These allegations, however, are not all based on the truth, with the provincial government implementing extensive health and education sector reform agendas, commonly known as ‘road maps’. The spirit of these road maps could be witnessed in long-drawn sessions, referred to as ‘stock-takes’, on issues like education and health, chaired by none other than the chief minister himself and well-attended by a large audience. Various performance indicators are reviewed quarterly, covering aspects like overall functionality of public facilities, absence of staff, provision of stipends and free textbooks to students in case of education or availability of medicines in case of health, etc. Vast amount of data is collected to track these indicators and then turned into district-wise ranking to identify high achievers and poor performers. The information fed into elaborate dashboards is collected through hundreds of monitors, visiting field establishments like schools, basic health units and rural health centres, who punch their reports, mostly on android-based phones. Officials are often grilled for any consistent ‘red lights’, depicting problem areas on a traffic lights pattern, and have known to meticulously plan ahead of time for these ‘stock-takes’ and bridge the gaps.
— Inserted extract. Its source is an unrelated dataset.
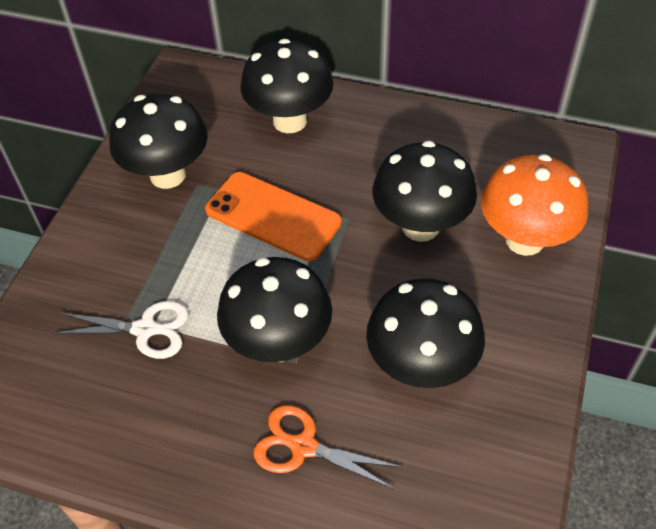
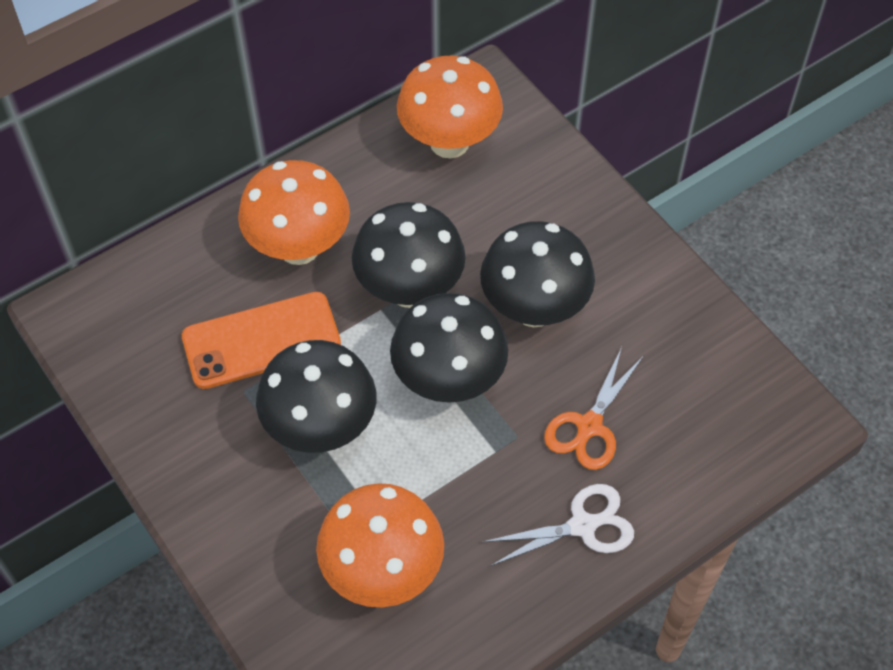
black mushroom: [109,93,208,189] [217,257,332,362] [240,39,334,133] [366,278,485,388] [373,141,477,242] = 5 -> [256,340,376,453] [352,202,466,308] [390,293,508,403] [480,221,595,327] = 4
orange mushroom: [481,154,588,256] = 1 -> [238,160,350,265] [316,483,444,607] [397,56,503,158] = 3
This idea was pioneered in Pakistan by Sir Michael Barber, a leading British educationist. His management technique, commonly termed as ‘deliverology’, is based on first understanding the service delivery chain from top to bottom and then establishing a small team in a central delivery unit, gathering performance data to set targets and then tracking them periodically.
Besides making headway, during the last couple of years, in selected areas such as positively impacting staff attendance and improving infrastructure, the model has, more importantly, set an unprecedented example of evidence-based decision-making in Punjab, with civil servants now getting used to reviewing data before prescribing a solution. However, despite these improvements, all ‘green lights’ on a road map do not necessarily depict a rosy picture on the ground, as experienced by citizens. Malfunctioning of medical equipment, non-availability of medicines, mistreatment of patients, poor school infrastructure and ignorance of teachers, etc. are often highlighted in the news with frequent public complaints about poor quality of service delivery. With a few exceptions, public schools and health facilities remain a distant second choice for anybody who can afford an alternative.
The road map approach, it seems, only offers a partial solution to a complex set of challenges. The targets set often focus on short-term results and do not necessarily have a direct link with quality of services provided. For instance, ensuring the presence of doctors and teachers, while marking the first step towards improving social service delivery, does not essentially result in children getting quality education or patients getting satisfactory medical treatment. At a more tactical level, quality and relevance of data being collected pose another critical challenge. Not only have there been cases of misreporting of data, the choice of indicators itself sometimes creates perverse incentives. For instance, if an indicator tracks the number of patients treated, the public health facility may dispose of a patient hastily without providing adequate care to improve numbers. Conversely, a focus on hospital occupancy may result in excessive treatment and undue admissions putting a burden on the public exchequer. Tracking availability of medicines may itself become an impediment to dispensing, for the fear of losing thin inventories and so on. Furthermore, besides these reforms, the government virtually has no performance-based culture in education and health sectors or beyond, creating an anomaly. While the road maps aim at tracking performance of doctors, teachers and paramedics, their promotions and salaries are still being managed through routine, seniority-based criteria with fixed salary increments.
There is a need to institutionalise such efforts within the existing government departments and to adopt alternative approaches such as social accountability to address some of these challenges. At an operational level, there is a need for careful choice of performance indicators and triangulation of data to prevent misreporting or else the actual reform may get lost in this massive pile of data. Furthermore, these road maps should not be considered a substitute for more meaningful structural reforms to improve the state’s capacity to better serve citizens.
Perhaps the government has also realised such limitations and is now looking for alternatives to create a difference. The Doctors Convention held last month led to a number of important decisions by the provincial government ranging from financial autonomy of hospitals to incentives for healthcare staff and from lifting the age-limit bar for doctors to the establishment of the Punjab Healthcare Council. Similarly, in the education sector the government is now in the process of handing over 5,000 low-performing schools to private partners in the hope of better management of these facilities.
With the 2018 elections in sight, however, the government is running out of time for experimentation and critics look at these successive reforms as hit-and-trial efforts rather than a diagnostics-based coherent approach. With no formal education or health policies in Punjab, the future direction remains unclear and there is a need to clearly articulate priorities in these sectors. Any short-term measures should therefore be complemented through medium-term reforms geared towards improving the quality of social services and making these facilities the preferred choices for the public. The ultimate litmus test for any education or health sector reform would be the use of these facilities by those in the power corridors themselves.
Published in The Express Tribune, August 10th, 2016.